Reading passage »

Day of the Outlaw (1959) is one of those little-known gems that hard-core movie fans love to discover. At a time when television and movie studios were grinding out one generic Western after another, Day of the Outlaw added twists that made it unique.

Robert Ryan stars as Blaise Starrett, hard, bitter and remote as only Ryan could play him. A cattleman, he's out to settle scores with Hal Crane (Alan Marshal), head of a small town of settlers putting out barbed wire and starting farms. Complicating the rivalry is the fact that Starrett was once the lover of Crane's young wife (Tina Louise). On the surface, it's rather standard fare for a fifties Western but the first twist comes from the locale. The action is set in Wyoming in the middle of winter. No dusty, sun baked streets here, just white snow and patches of ice lending a deathly quiet and slowing all movement to a slog.

The second twist comes just as Starrett and Crane square off for their big showdown. Before the two men can draw their guns, a gang of outlaws invade the town, collecting all the guns and holding everyone hostage. The gang's leader, renegade Union officer Jack Bruhn (Burl Ives), is the only one keeping the gang from drinking all the whiskey and taking the town's women as their prizes. Unfortunately, he may be dying from a gunshot wound. Now the antagonistic cattleman and farmer, along with Bruhn, have to form new alliances to keep disaster at bay. However, it is the freezing cold outside that is actually sealing their fate.

Director Andre De Toth was a Hungarian director who fled to the United States during World War II and is probably best known for having directed the most famous 3-D film, House of Wax (1953), despite being blind in one eye. In Anthony Slide's 1996 book De Toth on De Toth, the director recalled the making of Day of the Outlaw:

"[The producers] didn't understand where I was heading - a sphere I had been exploring for some time: is it worse being the jailer, instead of the prisoner? Is it worse being incarcerated by white snow in white silence, or by the blankness of black silence? Which of the human flock would fall apart first under the tightening band of their communal deep freeze?

"I wanted the town to be built and ready to shoot three, four months before the start date. I wanted the weather, the rain and snow to age the buildings, not painters' spray and cotton wool for snow on the roofs. The weather and the natural snow were cheaper than studio material and labor.

Stated problem 1 » Extract every line of the entries below that contains the string "Violine". Case counts.

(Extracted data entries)
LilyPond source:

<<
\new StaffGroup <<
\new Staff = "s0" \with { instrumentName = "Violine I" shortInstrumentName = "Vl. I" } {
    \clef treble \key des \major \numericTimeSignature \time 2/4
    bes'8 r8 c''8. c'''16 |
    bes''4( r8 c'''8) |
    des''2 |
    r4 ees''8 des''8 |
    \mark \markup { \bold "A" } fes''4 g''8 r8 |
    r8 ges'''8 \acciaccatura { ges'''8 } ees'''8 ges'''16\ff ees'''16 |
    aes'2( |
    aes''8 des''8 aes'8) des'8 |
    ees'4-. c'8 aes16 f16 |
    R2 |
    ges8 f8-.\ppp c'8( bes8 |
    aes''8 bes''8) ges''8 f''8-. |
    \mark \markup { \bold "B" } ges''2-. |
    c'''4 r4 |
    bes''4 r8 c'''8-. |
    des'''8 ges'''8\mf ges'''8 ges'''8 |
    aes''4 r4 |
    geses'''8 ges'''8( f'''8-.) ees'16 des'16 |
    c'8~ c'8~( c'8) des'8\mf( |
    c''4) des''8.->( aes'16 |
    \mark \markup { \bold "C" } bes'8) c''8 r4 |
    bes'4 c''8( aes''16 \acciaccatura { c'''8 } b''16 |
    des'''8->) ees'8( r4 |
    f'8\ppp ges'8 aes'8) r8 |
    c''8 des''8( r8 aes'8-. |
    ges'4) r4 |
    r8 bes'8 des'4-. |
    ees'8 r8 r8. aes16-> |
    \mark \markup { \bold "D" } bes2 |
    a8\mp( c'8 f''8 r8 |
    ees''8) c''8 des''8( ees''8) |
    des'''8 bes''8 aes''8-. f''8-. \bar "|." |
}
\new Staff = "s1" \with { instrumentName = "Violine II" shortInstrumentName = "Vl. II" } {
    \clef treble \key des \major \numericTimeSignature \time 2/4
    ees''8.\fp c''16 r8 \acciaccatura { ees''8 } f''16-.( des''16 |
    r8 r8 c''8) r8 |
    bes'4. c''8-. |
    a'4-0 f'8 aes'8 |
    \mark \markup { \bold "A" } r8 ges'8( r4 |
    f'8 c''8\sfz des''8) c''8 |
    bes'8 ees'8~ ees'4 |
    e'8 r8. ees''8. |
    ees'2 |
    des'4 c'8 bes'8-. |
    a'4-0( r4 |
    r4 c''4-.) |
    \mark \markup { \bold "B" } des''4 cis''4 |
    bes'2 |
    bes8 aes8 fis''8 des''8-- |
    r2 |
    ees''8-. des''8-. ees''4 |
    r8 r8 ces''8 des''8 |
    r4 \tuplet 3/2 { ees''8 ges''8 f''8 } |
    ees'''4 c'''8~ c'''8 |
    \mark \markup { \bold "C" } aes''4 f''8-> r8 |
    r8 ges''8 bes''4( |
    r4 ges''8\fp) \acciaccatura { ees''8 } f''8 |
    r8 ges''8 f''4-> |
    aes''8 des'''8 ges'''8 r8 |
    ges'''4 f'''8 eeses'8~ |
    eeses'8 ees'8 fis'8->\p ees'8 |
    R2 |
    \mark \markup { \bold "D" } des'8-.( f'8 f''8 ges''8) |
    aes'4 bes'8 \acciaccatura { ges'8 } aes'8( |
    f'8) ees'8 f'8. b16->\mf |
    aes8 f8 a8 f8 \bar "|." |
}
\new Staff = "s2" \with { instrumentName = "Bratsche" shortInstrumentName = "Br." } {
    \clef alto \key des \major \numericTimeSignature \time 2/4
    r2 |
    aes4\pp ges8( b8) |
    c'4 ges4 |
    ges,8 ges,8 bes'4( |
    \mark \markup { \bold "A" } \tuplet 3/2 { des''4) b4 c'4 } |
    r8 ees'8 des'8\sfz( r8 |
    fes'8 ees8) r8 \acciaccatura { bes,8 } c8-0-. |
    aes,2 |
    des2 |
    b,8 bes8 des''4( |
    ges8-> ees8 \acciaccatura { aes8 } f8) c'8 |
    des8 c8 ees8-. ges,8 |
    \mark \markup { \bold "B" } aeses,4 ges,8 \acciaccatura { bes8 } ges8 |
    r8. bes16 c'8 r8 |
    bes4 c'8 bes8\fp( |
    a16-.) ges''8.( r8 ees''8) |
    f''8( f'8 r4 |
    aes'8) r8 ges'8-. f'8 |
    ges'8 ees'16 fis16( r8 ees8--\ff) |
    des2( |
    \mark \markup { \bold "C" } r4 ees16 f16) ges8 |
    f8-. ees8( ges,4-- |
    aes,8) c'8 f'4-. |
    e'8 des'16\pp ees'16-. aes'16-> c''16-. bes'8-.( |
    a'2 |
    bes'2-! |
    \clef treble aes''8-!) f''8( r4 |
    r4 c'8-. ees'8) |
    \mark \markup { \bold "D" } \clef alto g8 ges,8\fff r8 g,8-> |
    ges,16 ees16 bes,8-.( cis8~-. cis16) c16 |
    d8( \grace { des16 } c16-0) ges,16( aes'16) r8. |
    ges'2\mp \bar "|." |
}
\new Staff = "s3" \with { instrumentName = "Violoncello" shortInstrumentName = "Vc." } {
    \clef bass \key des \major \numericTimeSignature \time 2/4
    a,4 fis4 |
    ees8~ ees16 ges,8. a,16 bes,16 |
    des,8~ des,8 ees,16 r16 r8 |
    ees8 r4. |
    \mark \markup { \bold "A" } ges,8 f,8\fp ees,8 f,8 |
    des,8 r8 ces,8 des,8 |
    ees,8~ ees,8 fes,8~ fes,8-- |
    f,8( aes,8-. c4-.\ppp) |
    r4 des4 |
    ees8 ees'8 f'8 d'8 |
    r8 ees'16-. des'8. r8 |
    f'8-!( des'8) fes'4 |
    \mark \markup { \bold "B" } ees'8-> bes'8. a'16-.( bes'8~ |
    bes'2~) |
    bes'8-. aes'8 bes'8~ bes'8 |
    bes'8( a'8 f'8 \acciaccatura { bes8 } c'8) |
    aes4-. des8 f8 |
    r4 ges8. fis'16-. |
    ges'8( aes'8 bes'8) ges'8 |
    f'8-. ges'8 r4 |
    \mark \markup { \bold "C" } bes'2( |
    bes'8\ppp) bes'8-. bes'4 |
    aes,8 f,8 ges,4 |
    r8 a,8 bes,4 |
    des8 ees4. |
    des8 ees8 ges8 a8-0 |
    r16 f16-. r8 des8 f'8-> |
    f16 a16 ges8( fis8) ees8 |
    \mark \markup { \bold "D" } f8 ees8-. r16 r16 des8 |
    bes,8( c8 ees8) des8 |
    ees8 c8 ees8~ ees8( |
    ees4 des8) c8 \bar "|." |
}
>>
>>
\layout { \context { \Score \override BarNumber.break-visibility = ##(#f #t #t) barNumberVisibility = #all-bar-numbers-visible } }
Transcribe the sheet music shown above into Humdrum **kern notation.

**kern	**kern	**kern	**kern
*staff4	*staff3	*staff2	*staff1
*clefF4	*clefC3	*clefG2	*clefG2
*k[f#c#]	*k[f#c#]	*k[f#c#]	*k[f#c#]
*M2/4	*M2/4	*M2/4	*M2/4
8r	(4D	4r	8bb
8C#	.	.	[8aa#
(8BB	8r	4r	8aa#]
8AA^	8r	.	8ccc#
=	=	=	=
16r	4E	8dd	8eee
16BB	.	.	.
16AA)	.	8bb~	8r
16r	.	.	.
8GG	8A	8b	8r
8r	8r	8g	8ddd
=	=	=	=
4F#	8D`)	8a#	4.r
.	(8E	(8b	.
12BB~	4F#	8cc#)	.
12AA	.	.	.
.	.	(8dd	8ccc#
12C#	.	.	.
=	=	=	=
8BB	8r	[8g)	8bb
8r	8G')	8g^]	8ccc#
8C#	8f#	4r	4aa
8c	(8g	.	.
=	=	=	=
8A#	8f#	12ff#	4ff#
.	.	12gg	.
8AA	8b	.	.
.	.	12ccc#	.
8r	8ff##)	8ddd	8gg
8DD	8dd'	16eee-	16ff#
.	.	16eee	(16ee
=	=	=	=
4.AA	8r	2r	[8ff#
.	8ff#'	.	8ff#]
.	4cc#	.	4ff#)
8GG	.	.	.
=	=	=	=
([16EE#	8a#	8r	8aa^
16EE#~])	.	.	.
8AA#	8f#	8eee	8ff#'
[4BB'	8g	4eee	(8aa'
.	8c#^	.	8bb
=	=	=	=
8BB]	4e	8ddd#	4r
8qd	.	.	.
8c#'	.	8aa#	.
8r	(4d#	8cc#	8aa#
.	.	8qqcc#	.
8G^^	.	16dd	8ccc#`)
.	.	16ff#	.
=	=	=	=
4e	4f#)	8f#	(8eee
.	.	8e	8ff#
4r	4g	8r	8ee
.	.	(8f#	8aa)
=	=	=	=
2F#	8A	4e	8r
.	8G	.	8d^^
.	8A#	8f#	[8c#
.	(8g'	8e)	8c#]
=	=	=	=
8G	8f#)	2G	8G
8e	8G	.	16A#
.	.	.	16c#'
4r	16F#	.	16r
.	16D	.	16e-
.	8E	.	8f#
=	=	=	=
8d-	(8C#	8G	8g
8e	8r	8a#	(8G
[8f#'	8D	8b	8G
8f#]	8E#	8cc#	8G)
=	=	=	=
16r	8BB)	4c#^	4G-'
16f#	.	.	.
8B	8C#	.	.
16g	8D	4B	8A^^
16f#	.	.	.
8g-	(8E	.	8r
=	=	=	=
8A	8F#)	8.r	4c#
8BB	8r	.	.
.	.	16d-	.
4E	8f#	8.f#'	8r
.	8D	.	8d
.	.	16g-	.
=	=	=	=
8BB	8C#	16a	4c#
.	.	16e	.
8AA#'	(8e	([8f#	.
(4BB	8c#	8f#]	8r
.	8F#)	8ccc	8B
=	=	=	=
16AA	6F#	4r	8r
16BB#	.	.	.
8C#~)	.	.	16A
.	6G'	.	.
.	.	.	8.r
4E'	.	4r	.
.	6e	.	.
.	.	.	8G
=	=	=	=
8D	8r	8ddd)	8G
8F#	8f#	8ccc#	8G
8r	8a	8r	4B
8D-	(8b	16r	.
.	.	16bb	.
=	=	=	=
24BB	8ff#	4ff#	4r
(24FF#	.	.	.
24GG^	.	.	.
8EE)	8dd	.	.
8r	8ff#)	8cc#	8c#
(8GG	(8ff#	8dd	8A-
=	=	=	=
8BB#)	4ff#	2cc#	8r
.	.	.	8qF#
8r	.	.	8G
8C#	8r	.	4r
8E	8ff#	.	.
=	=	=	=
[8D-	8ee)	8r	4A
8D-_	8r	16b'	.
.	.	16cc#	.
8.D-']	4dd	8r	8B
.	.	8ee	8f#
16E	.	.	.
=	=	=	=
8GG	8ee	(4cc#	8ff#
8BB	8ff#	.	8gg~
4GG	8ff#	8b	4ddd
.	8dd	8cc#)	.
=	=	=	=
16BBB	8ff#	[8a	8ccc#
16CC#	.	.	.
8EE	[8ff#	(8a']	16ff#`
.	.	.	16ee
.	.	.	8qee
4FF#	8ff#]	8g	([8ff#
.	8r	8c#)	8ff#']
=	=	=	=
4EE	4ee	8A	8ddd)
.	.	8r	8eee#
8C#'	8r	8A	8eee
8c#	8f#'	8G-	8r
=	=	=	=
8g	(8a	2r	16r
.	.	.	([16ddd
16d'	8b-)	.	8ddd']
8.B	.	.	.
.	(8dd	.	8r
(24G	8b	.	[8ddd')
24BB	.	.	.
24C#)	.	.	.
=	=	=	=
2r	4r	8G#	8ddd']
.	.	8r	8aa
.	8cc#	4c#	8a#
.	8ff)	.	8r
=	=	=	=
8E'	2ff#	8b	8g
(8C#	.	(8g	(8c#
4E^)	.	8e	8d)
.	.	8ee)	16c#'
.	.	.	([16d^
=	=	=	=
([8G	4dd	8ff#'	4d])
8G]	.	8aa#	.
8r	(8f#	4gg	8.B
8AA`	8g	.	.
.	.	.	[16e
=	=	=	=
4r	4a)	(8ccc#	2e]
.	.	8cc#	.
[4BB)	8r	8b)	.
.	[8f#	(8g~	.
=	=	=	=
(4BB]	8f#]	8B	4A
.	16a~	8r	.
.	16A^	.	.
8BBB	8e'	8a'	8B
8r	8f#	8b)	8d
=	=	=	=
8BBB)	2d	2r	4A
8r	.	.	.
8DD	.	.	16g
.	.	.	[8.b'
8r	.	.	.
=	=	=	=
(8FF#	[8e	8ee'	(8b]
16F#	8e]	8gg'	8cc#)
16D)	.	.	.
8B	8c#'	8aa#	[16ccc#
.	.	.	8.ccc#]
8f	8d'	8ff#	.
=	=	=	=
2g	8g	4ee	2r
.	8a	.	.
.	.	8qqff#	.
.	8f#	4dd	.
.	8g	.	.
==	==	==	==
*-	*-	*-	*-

Stated problem 2 » Carry the review of the Western Day of the Outlaw above further, beginning right after its last sentence.

Written reply 1 »
\new Staff = "s0" \with { instrumentName = "Violine I" shortInstrumentName = "Vl. I" } {
\new Staff = "s1" \with { instrumentName = "Violine II" shortInstrumentName = "Vl. II" } {

Written reply 2 »
"I built a small Western town in my backyard, Oregon. But when they built it, they ignored the compass headings I had given them for the layout of the streets and they built the town in the wrong direction. Shooting it as it was built would've added additional weeks to the shooting, so I ordered the damned joint to be rebuilt. UA and Bob Ryan understood the short days of winter shooting, the saving it entailed using minimal artificial lights and the quality it gained. I didn't want the virgin snow to be defiled by the tracks of the poor electricians dragging cables and lamps on overtime."

De Toth also had to fight the producers to shoot the movie in black-and-white: "It was a story of tension and fear, survival in a prison of snow. Had I shot it in color, the green pine trees covered with snow, the soft glow of candles, the dancing tongues of flames in the fireplaces would have radiated warmth and safety and the joy of peace on earth. A 'Merry Christmas' card from fairy-tale land."

The director's meticulous care created one of the great Westerns of the Fifties, constantly surprising and creating a bone-deep chill that makes Day of the Outlaw memorable long after so many of the other hastily-made Westerns of that time have been forgotten.

Director: Andre de Toth
Producers: Sidney Harmon, Philip Yordan
Screenplay: Philip Yordan, based on the novel by Lee Wells
Cinematography: Russell Harlan
Editor: Robert Lawrence
Music: Alexander Courage
Cast: Robert Ryan (Blaise Starrett), Burl Ives (Jack Bruhn), Tina Louise (Helen Crane), Alan Marshal (Hal Crane), David Nelson (Gene)
BW-93m.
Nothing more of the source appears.